27 August 2015, The Tablet

Church leaders stake their claims ahead of the synod


Just one month before the Ordinary Synod on the Family is to open in Rome on 4 October, church leaders have been staking out doctrinal “territory” on the course they think the synod should follow.

In a new book, God or Nothing, Cardinal Robert Sarah – who was made Prefect of the Congregation for Divine Worship and the Discipline of the Sacraments by Pope Francis last year – warns against separating magisterial teaching from pastoral practice. “The idea of putting magisterial teaching in a beautiful display case while separating it from pastoral practice, which then could evolve along with circumstances, fashions, and passions, is a sort of heresy, a dangerous schizophrenic pathology,” he says in the book which is a series of interviews with journalist Nicolas Diat.

There has been praise for the book from Archbishop Carlo Maria Viganò, Apostolic Nuncio to the United States, who observes that “mission countries have  become an invaluable source of evangelisation and inspiration for the lands from which its missionaries originally came”.

Archbishop Blase Cupich of Chicago, however, who formally received the pallium on Sunday, at Holy Name Cathedral, with Archbishop Viganò placing the vestment on his shoulders, appeared in his homily to emphasise the need for change at the synod to which he will reportedly be named a delegate: “It is clear that the Holy Father is calling the Church to examine our categories of expression about what we believe and be open to new avenues and creativity when it comes to accompanying families.  We [cannot] settle for solutions that no longer work, expressions that no longer inspire and ways of working that stifle creativity and collaboration.” Meanwhile a new book from the Pontifical Council for the Family joined the debate.
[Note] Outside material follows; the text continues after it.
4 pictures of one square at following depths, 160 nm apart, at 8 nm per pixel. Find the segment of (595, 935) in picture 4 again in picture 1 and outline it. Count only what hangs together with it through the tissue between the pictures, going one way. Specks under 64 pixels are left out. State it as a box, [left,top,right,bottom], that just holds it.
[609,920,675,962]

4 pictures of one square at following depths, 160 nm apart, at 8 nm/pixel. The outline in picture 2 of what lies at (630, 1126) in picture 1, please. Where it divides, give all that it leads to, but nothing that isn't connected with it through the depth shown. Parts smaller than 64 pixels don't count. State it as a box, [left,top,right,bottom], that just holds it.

Family and Church: an indissoluble bond, published this summer in Italian, is a collection of presentations by theologians and canon lawyers gathered by the Pontifical Council for the Family for three days in January, February and March this year.

The consensus of the two dozen participants, most teaching at pontifical universities in Rome, is that the Church must present more clearly its teaching on marriage; do more to help young couples prepare for marriage; be more effective in helping couples in trouble; and reach out to those who divorced and remarried without an annulment. The challenge lies in being both loving ministers of God’s mercy and strong defenders of God’s truth, the contributors argue.

In some contrast with Cardinal Sarah, Cardinal Berhaneyesus Souraphiel of Addis Ababa, made a cardinal by Pope Francis earlier this year, wants church teaching on the family to be adapted to the local culture and economic situation. He identified poverty as the main issue for families in Ethiopia and said Bishops’ Conferences needed to see that the teaching of the Gospel is inculturated.